**GIVEN TEXT**
The ‘e’ option selects all process, and the ‘l’ option is for long listing mode of display.
Each process has a distinct ID called the process id or ‘pid’. Also, its parent process id is thus referred as ‘ppid’.
To kill a process use the ‘kill’ command with the process id. For example, the following command will end the process with pid 20170:

kill 20170

Don’t you think it is faster than using CTRL+ALT+DEL -> select a process -> end process in Windows ?
Or if you are fond of the GUI side, simply type ‘xkill’ in the terminal. Your cursor will change to a skull. Now you simply need to click on a program window you want to close.  Try it, it is rather fun!


Beware! If you click it on your desktop, your desktop will be gone, and you may have to log out again to bring it back. Though many distributions are intelligent enough to bring the desktop again along with a ‘crash menu’ reporting the unexpected closing of your desktop, without making you log out.

Now let us write a code to create a process. Basically a process is created from another process by using the ‘fork()’ system call. The new process is called the child process.  fork() returns an integer, which may have value:
  • fork() < 0 : This means child process creation failed.
  • fork() = 0 : Child created, executing child process.
  • fork() > 0 : Child created, executing parent process.

System calls to get the pid and ppid are ‘getpid()’ and ‘getppid()’ respectively.
Here is a C code to create a process:

#include <stdio.h>
int main()
{
      printf(“ Current process id: %d\nParent process id: %d”, getpid(), getppid());
      int v=fork();
      if(v<0) printf("Child process creation was not successful!\n");
      else
      {
            if(v==0)

**DATA RECORDS**
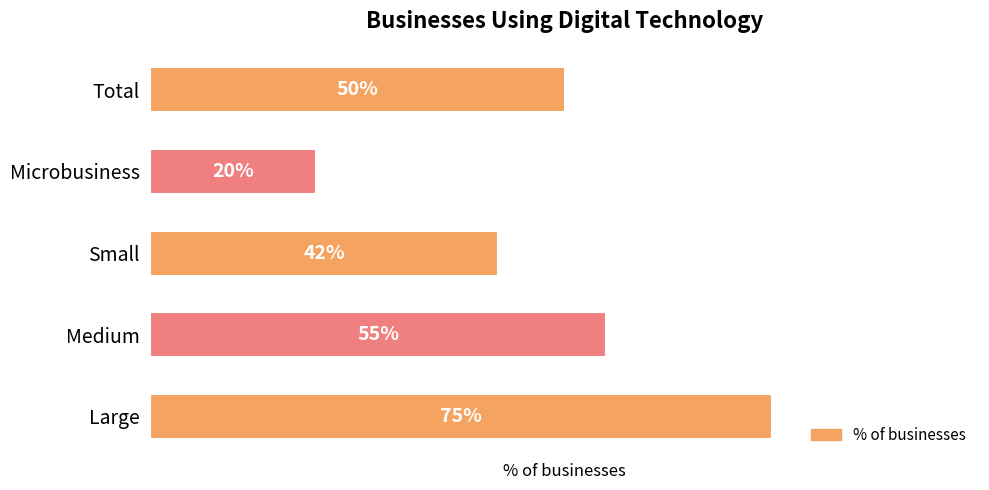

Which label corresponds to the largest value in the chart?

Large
--
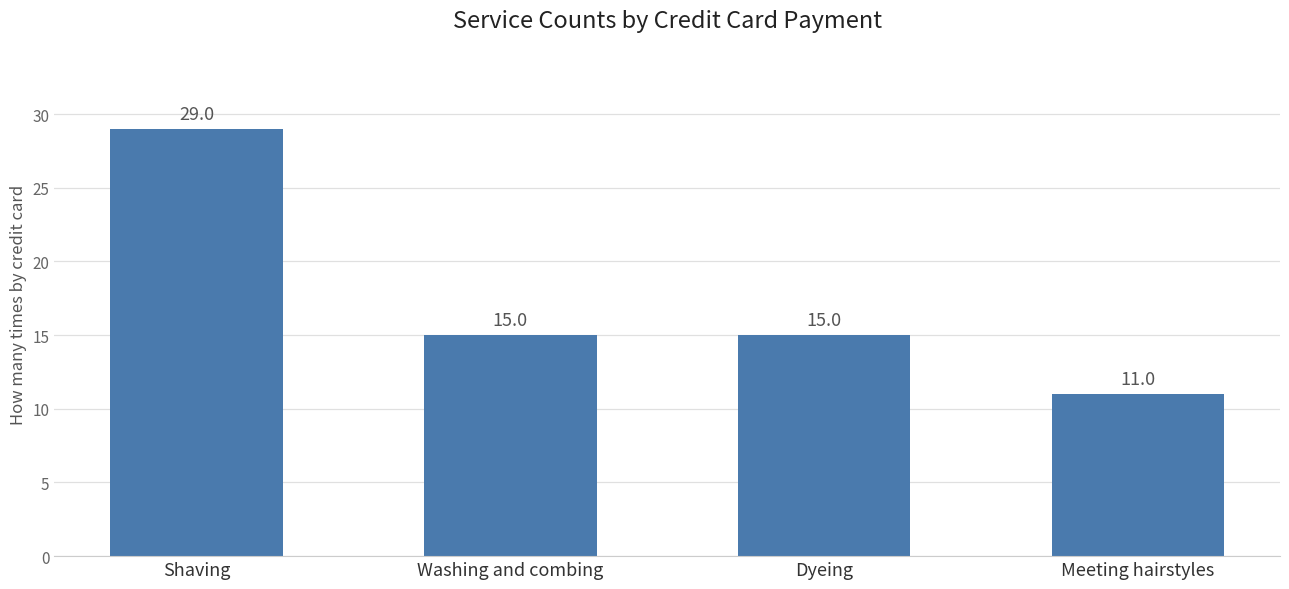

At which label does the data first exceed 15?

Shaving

**WORK INSTRUCTION 1**
Answer these from the text on Linux processes:
(a) What is the 'l' option for?
(b) What does the cursor change to after 'xkill' is typed in the terminal?
(c) What does a fork() return value equal to 0 mean?
**WORK INSTRUCTION 2**
Reproduce the passage of the text on Linux processes from "Or if you are" to "you log out.", word for word.
The items are separate from the text on Linux processes and aren't related to it.

**RESPONSE BOX 1**
(a) Long listing mode of display.
(b) A skull.
(c) The child was created and the child process is executing.

**RESPONSE BOX 2**
Or if you are fond of the GUI side, simply type ‘xkill’ in the terminal. Your cursor will change to a skull. Now you simply need to click on a program window you want to close.  Try it, it is rather fun!


Beware! If you click it on your desktop, your desktop will be gone, and you may have to log out again to bring it back. Though many distributions are intelligent enough to bring the desktop again along with a ‘crash menu’ reporting the unexpected closing of your desktop, without making you log out.